We are currently working on an application with a large database and we want to use Elasticsearch as our search engine.
We are rather new working with Elasticsearch and although we have been reading the documentation, some things are still unclear to us, so I apologize in advance in case some of my questions seem trivial.
Currenly we have a lot of data and in the future we will getting new data when the new version gets live.
We have been researching and there doesn't seem to be consensus (that we could find) on the correct or best way to index the data from a SQL Server.
Our findings so far:
- Rivers: deprecated.
- JDBC Feeder: although not deprecated, it hasn't been updated to work with the latest elasticsearch version. We understand JDBC Feeder is a spare time project of Jörg Prante, so most likely he won't be able to keep it up to date as new releases of Elasticsearch arrive. So it is not the best option.
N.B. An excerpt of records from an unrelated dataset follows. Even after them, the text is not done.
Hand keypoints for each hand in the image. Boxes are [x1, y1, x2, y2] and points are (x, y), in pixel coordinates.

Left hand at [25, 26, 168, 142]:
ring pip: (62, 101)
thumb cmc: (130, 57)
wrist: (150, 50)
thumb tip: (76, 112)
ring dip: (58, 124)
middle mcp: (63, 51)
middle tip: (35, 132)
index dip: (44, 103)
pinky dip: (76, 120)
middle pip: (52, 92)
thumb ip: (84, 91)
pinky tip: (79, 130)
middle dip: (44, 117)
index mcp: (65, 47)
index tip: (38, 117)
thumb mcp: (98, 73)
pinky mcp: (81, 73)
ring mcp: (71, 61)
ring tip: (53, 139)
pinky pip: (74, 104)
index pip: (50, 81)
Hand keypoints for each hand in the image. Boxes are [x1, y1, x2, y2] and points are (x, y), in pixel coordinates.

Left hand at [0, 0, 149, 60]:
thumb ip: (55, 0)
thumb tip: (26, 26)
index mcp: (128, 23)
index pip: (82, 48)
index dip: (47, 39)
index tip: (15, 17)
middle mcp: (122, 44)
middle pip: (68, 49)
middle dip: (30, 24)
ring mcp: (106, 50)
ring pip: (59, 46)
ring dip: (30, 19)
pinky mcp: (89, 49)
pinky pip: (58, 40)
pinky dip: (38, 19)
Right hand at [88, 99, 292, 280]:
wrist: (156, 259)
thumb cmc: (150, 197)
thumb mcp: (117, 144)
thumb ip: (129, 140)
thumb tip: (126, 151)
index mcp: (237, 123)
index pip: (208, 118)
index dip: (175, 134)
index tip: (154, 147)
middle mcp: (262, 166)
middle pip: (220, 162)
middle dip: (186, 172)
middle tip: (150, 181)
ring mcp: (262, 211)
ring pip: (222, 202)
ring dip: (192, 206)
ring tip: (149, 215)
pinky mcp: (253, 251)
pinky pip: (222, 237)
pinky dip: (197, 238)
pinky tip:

- Logstash with JDBC Plugin: We have been looking into it and we are unsure of how this works. Logstash seems to be way more than we actually need, which is indexing some data into our server. If Item 1 had value A and then has B, i only need to know it has value B, we don't need versioning of the values of Item1, like this example seems to suggest logstash do . Also, if i understand correctly we need to cron a process to update the index, logstash doesn't do that automatically. Correct?
- Custom: Send data to Elasticsearch with custom code, using bulk operations with a process running periodically and keeping track of the changes in the database using a timestamp or some other custom way. This gives us the most freedom, but also it doesn't leverage the knowledge and work of everyone that has been using elasticsearch for this same purpose making our solution not as efficient and maintainable as it could be.
What is the general consensus for this, how do people index data from their database in Elasticsearch? Is there a "correct" way to do it?